# Minaska vs Foxpro



## kailey29us (May 26, 2011)

So I have been in the market for an e-caller and I was going back and forth between the Foxpro Firestorm and the Fury. Then I started looking at the Minaska Big Country. Does anyone have a Minasksa or been hunting with someone who has one. Just trying to find out if they are worth the money. From the internet searches I have done they seem to have better remote range than the Foxpro and the Big Country has more volume than the Firestorm, the remote is a little easier to run. Minaska now has the Big Country on sale for $399.99 which is a little cheaper than the Firestorm. I know the Minaska doesnt have some of the features the Foxpro does (fox bang and fox fade). 

Any thoughts?


----------



## mikevanwilder (Nov 11, 2008)

For the money I would go with Foxpro. I looked up the Minaska and it looks ok, a few features I don't like and the Foxpro excels at are
The calls are 10 in one bank with 10 banks available on the remote. It also looks like you need to have a seperate list to look at to know which call you want. The foxpro has a display of all the calls and you just scroll until you find the one you want.
The sounds are better with Foxpro alot more varity. 
It seems to be abit bulkier than the foxpro.
The things you mentioned, Foxbang and Foxfade. 
The foxpro remote range is great, I don't see a need to have a call 400 yards away that you would need that much range. The farthest I have put my call out was maybe 75 yards. 
Loudest isn't always the best option either. I've never been in any condition or area that the foxpro firestorm wasn't loud enough. Trust me I've hunted in Wyoming during a nasty wind storm. 
I personally haven't seen the Minaska in action but if it were me I would put my money into a foxpro. Shoot you can get a Wildfire for 299.99 and it does everything you need for coyote hunting and more. 
If you do go with the Minaska, let us know how it works for ya!


----------



## WeaselBrandGameCalls (Aug 16, 2010)

Foxpro is by far the better caller and from a better company.


----------



## kailey29us (May 26, 2011)

WeaselBrandGameCalls said:


> Foxpro is by far the better caller and from a better company.

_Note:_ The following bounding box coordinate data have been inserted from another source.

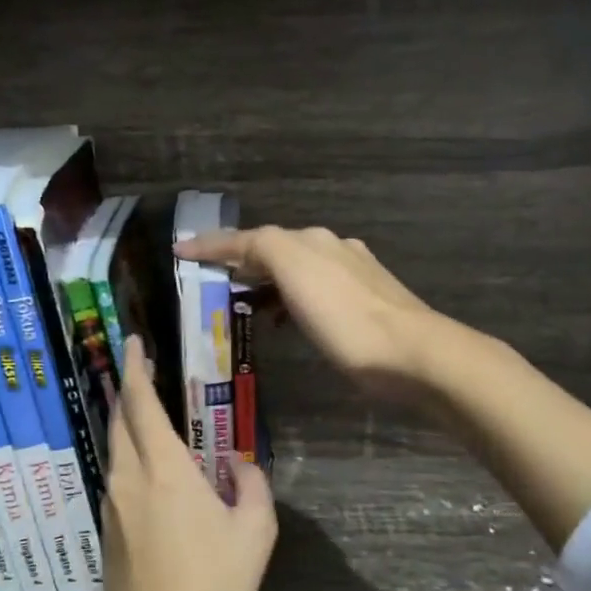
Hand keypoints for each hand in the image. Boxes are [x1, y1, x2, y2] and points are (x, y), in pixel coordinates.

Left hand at [101, 335, 277, 590]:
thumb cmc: (212, 589)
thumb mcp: (254, 535)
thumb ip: (252, 486)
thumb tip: (241, 464)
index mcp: (163, 471)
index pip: (141, 404)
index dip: (135, 368)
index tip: (133, 342)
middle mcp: (128, 480)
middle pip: (119, 420)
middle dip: (127, 389)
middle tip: (143, 371)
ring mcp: (112, 507)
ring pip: (115, 450)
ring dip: (127, 425)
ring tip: (150, 415)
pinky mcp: (108, 533)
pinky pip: (117, 480)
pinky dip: (129, 458)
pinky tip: (151, 470)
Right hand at [176, 226, 440, 399]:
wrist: (410, 354)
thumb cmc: (344, 316)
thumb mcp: (295, 270)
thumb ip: (261, 248)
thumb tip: (236, 247)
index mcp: (311, 240)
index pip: (252, 236)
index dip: (214, 244)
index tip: (180, 251)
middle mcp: (332, 249)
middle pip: (275, 250)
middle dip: (241, 262)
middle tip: (210, 282)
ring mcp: (353, 277)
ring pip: (296, 272)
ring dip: (265, 284)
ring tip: (242, 305)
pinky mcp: (364, 306)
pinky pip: (313, 296)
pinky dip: (289, 302)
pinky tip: (286, 322)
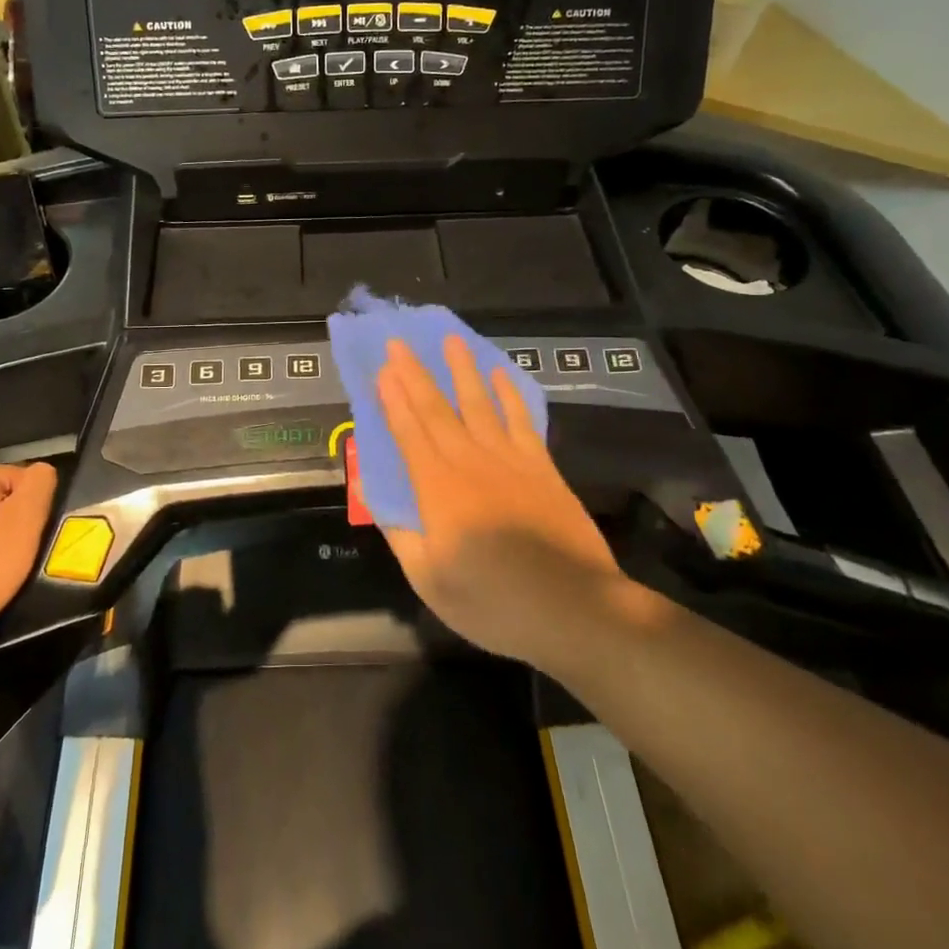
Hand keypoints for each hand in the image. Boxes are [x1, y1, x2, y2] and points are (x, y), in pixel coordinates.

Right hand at [376, 335, 628, 668]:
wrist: (573, 607)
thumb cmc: (493, 601)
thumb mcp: (429, 580)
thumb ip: (401, 533)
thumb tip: (375, 496)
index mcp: (437, 488)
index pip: (409, 432)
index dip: (392, 400)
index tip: (381, 370)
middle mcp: (469, 462)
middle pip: (437, 409)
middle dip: (415, 374)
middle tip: (399, 342)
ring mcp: (509, 460)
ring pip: (479, 404)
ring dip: (462, 370)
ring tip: (451, 341)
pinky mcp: (541, 467)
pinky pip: (520, 420)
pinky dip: (509, 394)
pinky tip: (501, 375)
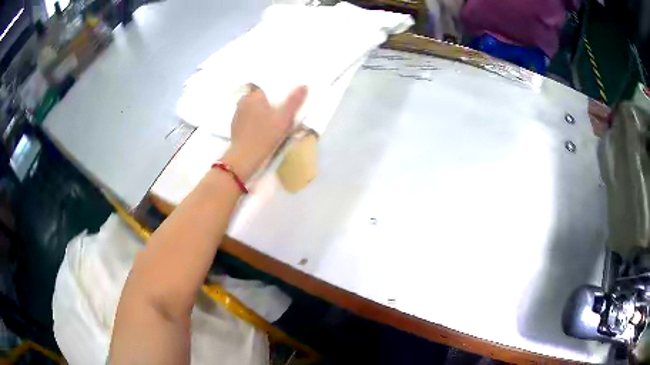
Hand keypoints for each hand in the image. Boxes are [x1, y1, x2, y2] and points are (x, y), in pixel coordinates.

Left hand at [222, 85, 307, 180]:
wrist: (244, 158)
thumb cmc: (265, 136)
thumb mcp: (284, 119)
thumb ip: (294, 101)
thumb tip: (304, 85)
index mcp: (255, 96)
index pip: (269, 90)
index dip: (279, 96)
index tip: (286, 105)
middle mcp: (243, 101)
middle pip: (261, 99)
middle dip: (270, 105)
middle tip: (281, 116)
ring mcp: (237, 114)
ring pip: (253, 109)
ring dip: (262, 113)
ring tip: (272, 124)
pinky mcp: (234, 126)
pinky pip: (248, 119)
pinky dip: (254, 122)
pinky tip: (261, 131)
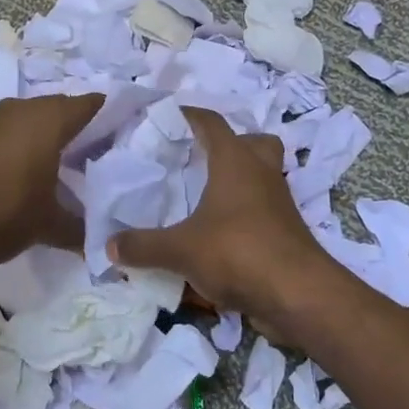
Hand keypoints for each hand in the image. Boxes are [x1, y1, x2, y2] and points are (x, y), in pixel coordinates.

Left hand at [0, 94, 103, 264]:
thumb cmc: (0, 208)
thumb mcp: (47, 225)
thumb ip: (78, 230)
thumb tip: (101, 244)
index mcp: (50, 118)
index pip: (94, 104)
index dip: (115, 116)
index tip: (132, 135)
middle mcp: (25, 108)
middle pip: (66, 111)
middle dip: (86, 132)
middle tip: (107, 159)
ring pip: (38, 122)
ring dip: (54, 140)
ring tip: (74, 170)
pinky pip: (15, 134)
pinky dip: (30, 148)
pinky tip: (35, 176)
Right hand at [106, 107, 330, 341]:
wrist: (298, 293)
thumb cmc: (238, 252)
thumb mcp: (181, 250)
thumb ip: (144, 246)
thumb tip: (109, 245)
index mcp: (235, 161)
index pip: (212, 123)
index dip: (191, 115)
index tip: (170, 115)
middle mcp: (261, 172)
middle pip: (254, 142)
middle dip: (231, 143)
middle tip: (201, 157)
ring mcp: (279, 201)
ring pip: (263, 175)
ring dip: (240, 179)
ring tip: (206, 195)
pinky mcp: (287, 230)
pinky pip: (264, 209)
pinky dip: (245, 213)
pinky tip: (221, 233)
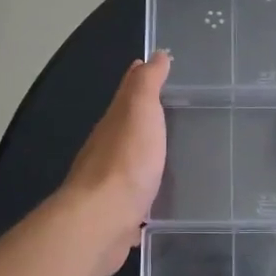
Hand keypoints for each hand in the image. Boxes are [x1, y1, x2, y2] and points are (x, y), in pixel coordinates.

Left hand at [61, 51, 170, 275]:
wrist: (101, 221)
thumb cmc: (126, 161)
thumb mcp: (140, 111)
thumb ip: (147, 84)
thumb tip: (156, 54)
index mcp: (114, 122)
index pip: (128, 91)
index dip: (141, 77)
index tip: (159, 66)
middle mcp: (108, 148)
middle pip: (127, 126)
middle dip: (145, 116)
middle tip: (174, 109)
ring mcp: (111, 183)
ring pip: (131, 161)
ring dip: (146, 155)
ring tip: (172, 153)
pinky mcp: (119, 214)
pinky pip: (136, 197)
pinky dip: (145, 192)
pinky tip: (159, 199)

Why? What experience do you have with the Minaska? Not starting an arguement just want a little more info if ya dont mind.


----------



## mikevanwilder (Nov 11, 2008)

I think what he was trying to say is Foxpro has a great reputation for being a great call maker and just a great company to deal with. I've never heard anyone complain about them that hasn't had there problem fixed by foxpro. 
The price of the callers you mentioned are very close yeah the Minaska is on sale, but regularly the same price. If it was alot cheaper I would say go for it, but if your going to pay the same or close to the same, why not avoid the risk and get a proven product.
Not sayiing you shouldn't buy the Minaska, it could be a great call, just if it were me I would get the Foxpro.


----------



## reb8600 (Sep 8, 2007)

The Foxpro will be easier to operate. I had a Kenati Tec and the remote was setup the same, with 10 calls in one bank and 10 banks on the call. You either need to memorize everything or have a sheet to read so that you know what sounds are where. Also, Minaska was run by Flambeau for the last 3 years and the customer service went way south. I heard a lot of complaints about it. According to Steve Borland (Minaska) as of Dec 31 they are back in control and located in Lincoln, Nebraska again. I know there are a lot of problems registering the warranty right now because of some serial number problems.

Foxpro has problems with some of their calls also, they sell a very large volume. The difference between the two companies is the customer service. If you have a problem with a Foxpro, pick up the phone and they WILL get it resolved for you. Steve and Mike Dillon have a great company and will do what they need to so that the customers are happy. Foxpro is always helping the coyote hunting community also. They give away a lot of items to contests and as prizes at the seminars their fieldstaff give.


----------